Daggitt v. Mensch

Illinois Supreme Court
Daggitt v. Mensch, 141 Ill. 395 (Ill. 1892)
31 N.E. 153
Scholfield

Daggitt v. Mensch

Opinion of the Court

Mr. Justice Scholfield

delivered the opinion of the Court:

Whether an appeal “is prosecuted with effect” is not a question of fact, but a question of law, arising upon facts, and the familiar rule of pleading is, “facts only are to be stated in pleading, and not. arguments or inferences or matters of law.” 1 Chitty’s Pleading, (9th Am. ed;) 214; Kilgore v. Ferguson et al. 77 Ill. 213; People v. Crotty, 93 id. 180; Hatch v. Peet, 23 Barb. 583.

The averment that “on May 26, 1890, said suit was finally terminated by order of said circuit court then duly entered of record,” is manifestly insufficient to fix the liability of appellees, because the order so rendered may have been in favor of appellees; but by the terms of the bond they are liable only in the event that the “judgment from which the appeal was taken should be affirmed or the appeal dismissed.” The demurrer admits only those facts which are well pleaded. Gould's Pleading, chap. 9, part 1, sec. 5.

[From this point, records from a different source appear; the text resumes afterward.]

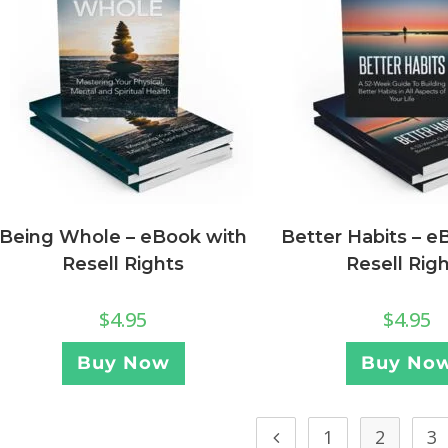
Being Whole – eBook with
Better Habits – e
Resell Rights
Resell Rig
$
4.95
$
4.95
Buy Now
Buy No
1
2
3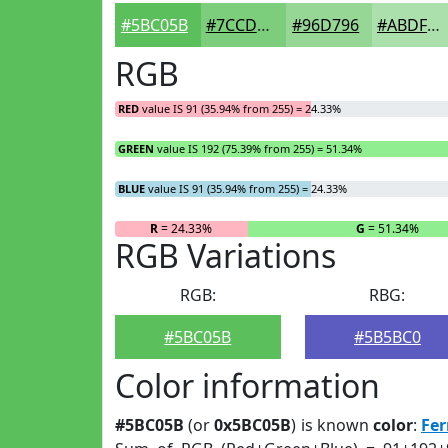
#5BC05B
#7CCD7C
#96D796
#ABDFAB
RGB
RED
value IS 91 (35.94% from 255) = 24.33%
GREEN
value IS 192 (75.39% from 255) = 51.34%
BLUE
value IS 91 (35.94% from 255) = 24.33%
R
= 24.33%
G
= 51.34%
RGB Variations
RGB:
RBG:
#5BC05B
#5B5BC0
Color information
#5BC05B
(or
0x5BC05B
) is known
color
:
Fe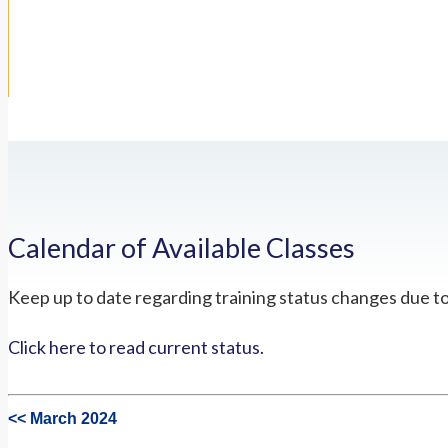
Calendar of Available Classes
Keep up to date regarding training status changes due t
Click here to read current status.
<< March 2024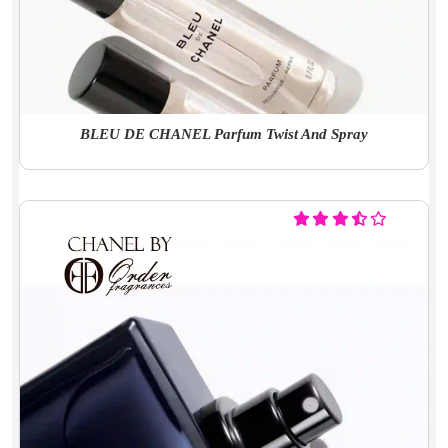
BLEU DE CHANEL Parfum Twist And Spray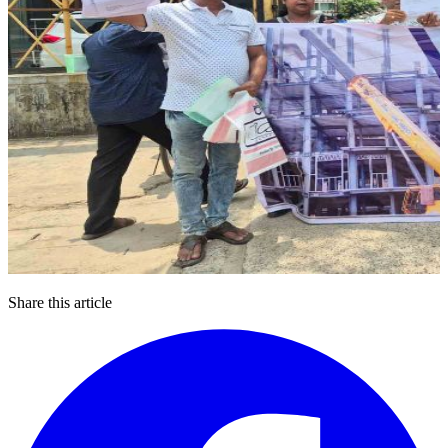
Share this article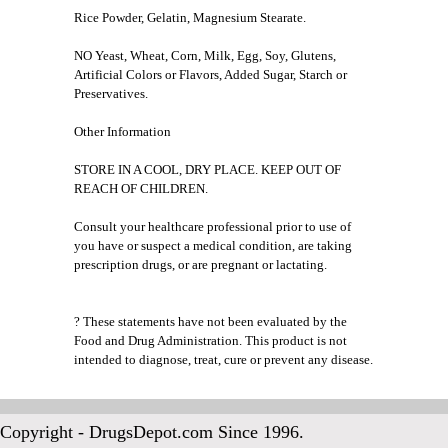
Rice Powder, Gelatin, Magnesium Stearate.
NO Yeast, Wheat, Corn, Milk, Egg, Soy, Glutens,
Artificial Colors or Flavors, Added Sugar, Starch or
Preservatives.
Other Information
STORE IN A COOL, DRY PLACE. KEEP OUT OF
REACH OF CHILDREN.
Consult your healthcare professional prior to use of
you have or suspect a medical condition, are taking
prescription drugs, or are pregnant or lactating.
? These statements have not been evaluated by the
Food and Drug Administration. This product is not
intended to diagnose, treat, cure or prevent any disease.
Copyright - DrugsDepot.com Since 1996.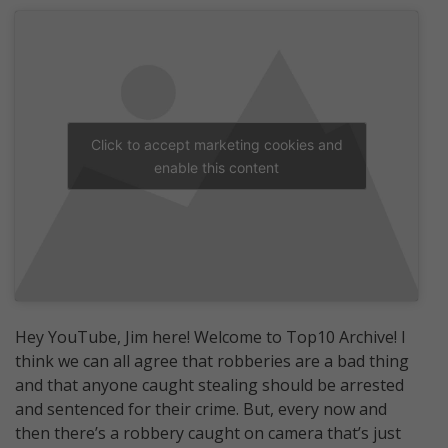
Click to accept marketing cookies and
enable this content
Hey YouTube, Jim here! Welcome to Top10 Archive! I
think we can all agree that robberies are a bad thing
and that anyone caught stealing should be arrested
and sentenced for their crime. But, every now and
then there’s a robbery caught on camera that’s just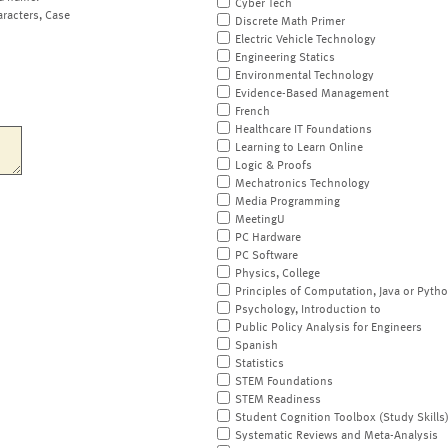
Cyber Tech
aracters, Case
Discrete Math Primer
Electric Vehicle Technology
Engineering Statics
Environmental Technology
Evidence-Based Management
French
Healthcare IT Foundations
Learning to Learn Online
Logic & Proofs
Mechatronics Technology
Media Programming
MeetingU
PC Hardware
PC Software
Physics, College
Principles of Computation, Java or Pyth
Psychology, Introduction to
Public Policy Analysis for Engineers
Spanish
Statistics
STEM Foundations
STEM Readiness
Student Cognition Toolbox (Study Skills
Systematic Reviews and Meta-Analysis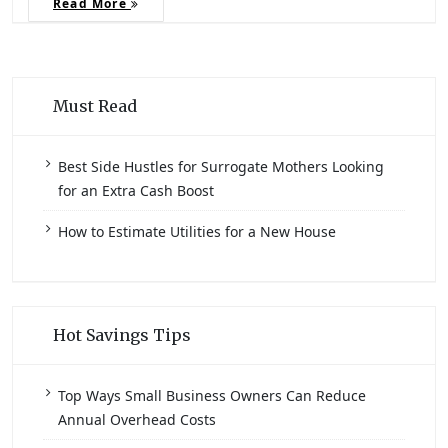
Read More
Must Read
Best Side Hustles for Surrogate Mothers Looking
for an Extra Cash Boost
How to Estimate Utilities for a New House
Hot Savings Tips
Top Ways Small Business Owners Can Reduce
Annual Overhead Costs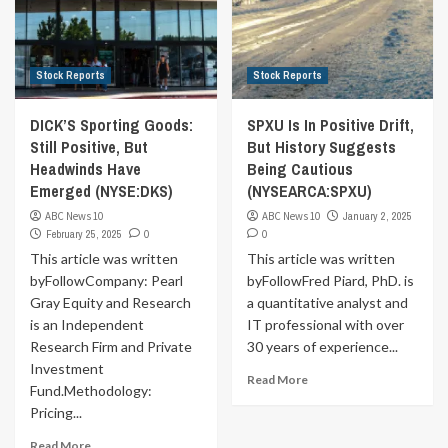
Stock Reports
Stock Reports
DICK’S Sporting Goods:
SPXU Is In Positive Drift,
Still Positive, But
But History Suggests
Headwinds Have
Being Cautious
Emerged (NYSE:DKS)
(NYSEARCA:SPXU)
ABC News 10
ABC News 10
January 2, 2025
February 25, 2025
0
0
This article was written
This article was written
byFollowCompany: Pearl
byFollowFred Piard, PhD. is
Gray Equity and Research
a quantitative analyst and
is an Independent
IT professional with over
Research Firm and Private
30 years of experience...
Investment
Read More
Fund.Methodology:
Pricing...
Read More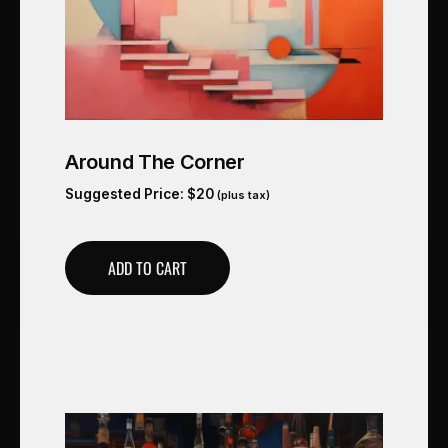
Around The Corner
Suggested Price:
$
20
(plus tax)
ADD TO CART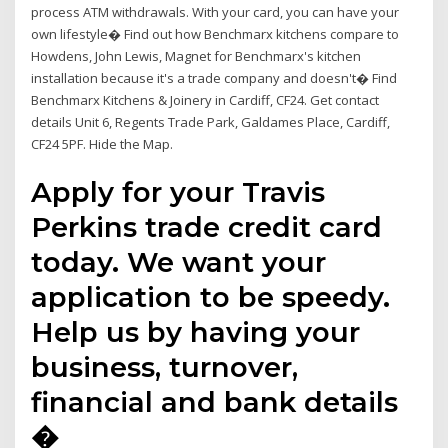
process ATM withdrawals. With your card, you can have your
own lifestyle� Find out how Benchmarx kitchens compare to
Howdens, John Lewis, Magnet for Benchmarx's kitchen
installation because it's a trade company and doesn't� Find
Benchmarx Kitchens & Joinery in Cardiff, CF24. Get contact
details Unit 6, Regents Trade Park, Galdames Place, Cardiff,
CF24 5PF. Hide the Map.
Apply for your Travis
Perkins trade credit card
today. We want your
application to be speedy.
Help us by having your
business, turnover,
financial and bank details
�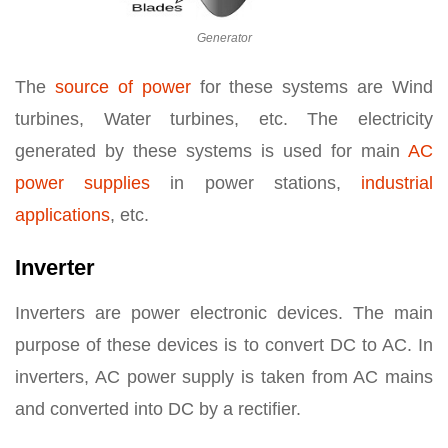
Generator
The
source of power
for these systems are Wind
turbines, Water turbines, etc. The electricity
generated by these systems is used for main
AC
power supplies
in power stations,
industrial
applications
, etc.
Inverter
Inverters are power electronic devices. The main
purpose of these devices is to convert DC to AC. In
inverters, AC power supply is taken from AC mains
and converted into DC by a rectifier.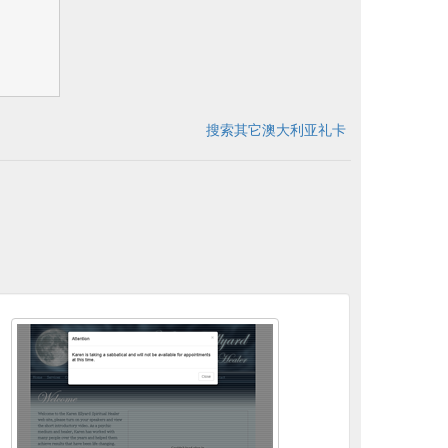
搜索其它澳大利亚礼卡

We concur in the ruling of the lower courts that the declaration was insufficient. The demurrer to it was properly sustained, and the judgment must therefore be affirmed.

Judgment affirmed.

Reference

Full Case Name
Joseph Daggitt v. Mary Mensch
Cited By
5 cases
Status
Published
Syllabus
1. Pleading—facts, only, to be alleged. It is a familiar-rule of pleading that facts only are to be stated in pleading, and not arguments or inferences or matters of law. 2. Same—what demurrer admits. A demurrer to a pleading admits only such facts as are well pleaded. 3. Same—declaration on appeal bond. The condition of an appeal bond given on appeal from a judgment in an action of forcible entry and detainer was, that if the appellant should prosecute her suit with effect, and should pay the plaintiff all rent then due or that might become due, and all damages and loss, etc., with costs, in case the judgment appealed from should be affirmed or the appeal dismissed. The breach assigned in a declaration on the bond averred that the appellant did not prosecute her appeal with effect, and that on, etc., said suit was finally terminated by order of court then duly entered of record, and averring non-payment of rent: Meld, on demurrer, that the declaration failed to show facts to fix the liability of the obligors. 4. By the terms of the bond the obligors were liable only in the event that the judgment appealed from should be affirmed or the appeal dismissed, while the allegation that on, etc., said suit was finally terminated by order of the court then duly entered of record, fails to show any liability, as the order of the court may have been so rendered in favor of the party appealing. 5. Appeal bond—breach of condition-—whether a question of law or of fact. Whether an appeal “is prosecuted with effect” is not a question of fact, but a question of law, arising upon facts.